Brad: So this is a subtle movement, and if we look at the shoulder blade of the scapula, it's going to slide on that rib cage and work those subtle muscles in there that you don't see. Do you feel them working, Elisabet?
Elisabet: Oh yeah, I feel them.
Brad: It's one of those exercises that doesn't look like much, but you will feel it work and it's very important to keep that shoulder blade stabilized.
Kyle: Exactly.
Elisabet: All right Kyle, so for that strengthening exercise for those small muscles around your shoulder, I'm going to have you put this towel underneath your elbow and wedge it between your body and your arm.
Kyle: Got it.
Elisabet: And then you're going to grab onto that band there, and then you're going to pull that hand away from your side, taking care to make sure that the towel isn't slipping or falling to the floor.
Kyle: Sure because If I let that elbow out and it drops, that lets me know that I flared that shoulder.
Elisabet: And that's telling me that you're using the wrong muscles. All right, so for this next one, this is just a progression of the exercise we just looked at. And for this one, you're going to take something and you're going to use it to support your arm so that it is straight out from your side. So you could be sitting next to a table, or a pile of pillows underneath your arm, and that'll elevate it up. And then this time you're going to be bringing that wrist up again like you were bringing it out last time, but now it's going to be raising up as if you're going to be bringing your arm back to throw a ball.

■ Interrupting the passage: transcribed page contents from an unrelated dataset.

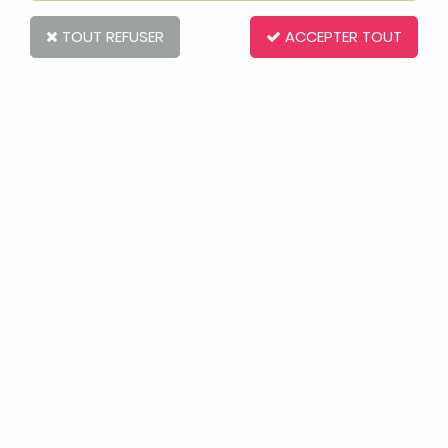
TOUT REFUSER
ACCEPTER TOUT
aden + anais
Body sans manche Medium Pink Star
Soyez le premier à donner votre avis !
16
,
20
€
TTC
Réf. :
AR0000216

Kyle: And that one's a lot harder.
Elisabet: This one is a lot harder. So you want to make sure you're good at the one on your side first before you try and go up here. Or maybe use a little bit easier of a band.
Kyle: Whew!
Brad: How many reps did you say?
Elisabet: So for both of those, you're going to want to do eight of them three times. So three sets of eight.
Brad: All right, man, I'd like to say thank you for coming, for showing these excellent exercises and great research. You can goodbye or say hi to anybody you want.
Kyle: Well, thanks for having us. This was so much fun and yeah, this was really cool. Hi mom, how are you?
Elisabet: I mean, I always love talking about the new research and the stuff that's out there, so thank you so much, Brad, for having us.